- Directed by: Adrian Buitenhuis Morgan Elliott
- Written by: Adrian Buitenhuis Erin Cumming
- Produced by: Adrian Buitenhuis John Barbisan
- Starring: Anne Murray
- Cinematography: Shaun Lawless Scot Proudfoot
- Production company: Network Entertainment
- Distributed by: CBC Television
- Release date: December 2, 2021;
- Running time: 92 minutes
- Country: Canada
- Language: English

= Anne Murray: Full Circle =

2021 Canadian documentary film

Anne Murray: Full Circle is a 2021 Canadian documentary film, directed by Adrian Buitenhuis and Morgan Elliott. The film is a portrait of Canadian singer Anne Murray, including both contemporary interview footage of Murray reflecting on her career and previously unseen archival footage.
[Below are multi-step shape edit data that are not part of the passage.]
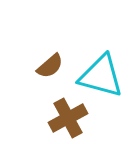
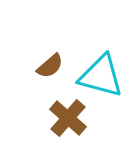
brown cross: rotated 21 degrees counterclockwise
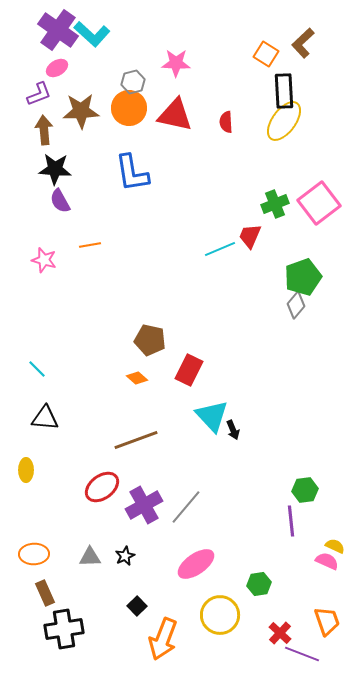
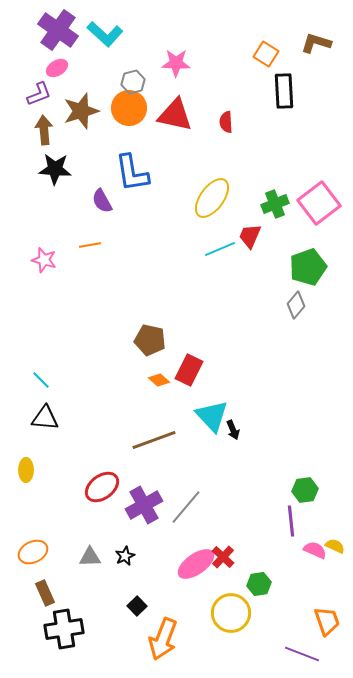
cyan L-shape at (92, 34): moved 13 px right
brown L-shape at (303, 43): moved 13 px right; rotated 60 degrees clockwise
brown star at (81, 111): rotated 15 degrees counterclockwise
yellow ellipse at (284, 121): moved 72 px left, 77 px down
purple semicircle at (60, 201): moved 42 px right
green pentagon at (303, 277): moved 5 px right, 10 px up
cyan line at (37, 369): moved 4 px right, 11 px down
orange diamond at (137, 378): moved 22 px right, 2 px down
brown line at (136, 440): moved 18 px right
orange ellipse at (34, 554): moved 1 px left, 2 px up; rotated 24 degrees counterclockwise
pink semicircle at (327, 561): moved 12 px left, 11 px up
yellow circle at (220, 615): moved 11 px right, 2 px up
red cross at (280, 633): moved 57 px left, 76 px up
Other figures appearing in the film to discuss Murray and her career include Shania Twain, Kenny Loggins, Bonnie Raitt, k.d. lang, Jann Arden, Bruce Allen and Gordon Lightfoot.

The film received an exclusive one-night theatrical screening at selected Cineplex theatres throughout Canada on December 2, in advance of its television broadcast on December 17 on CBC Television and CBC Gem.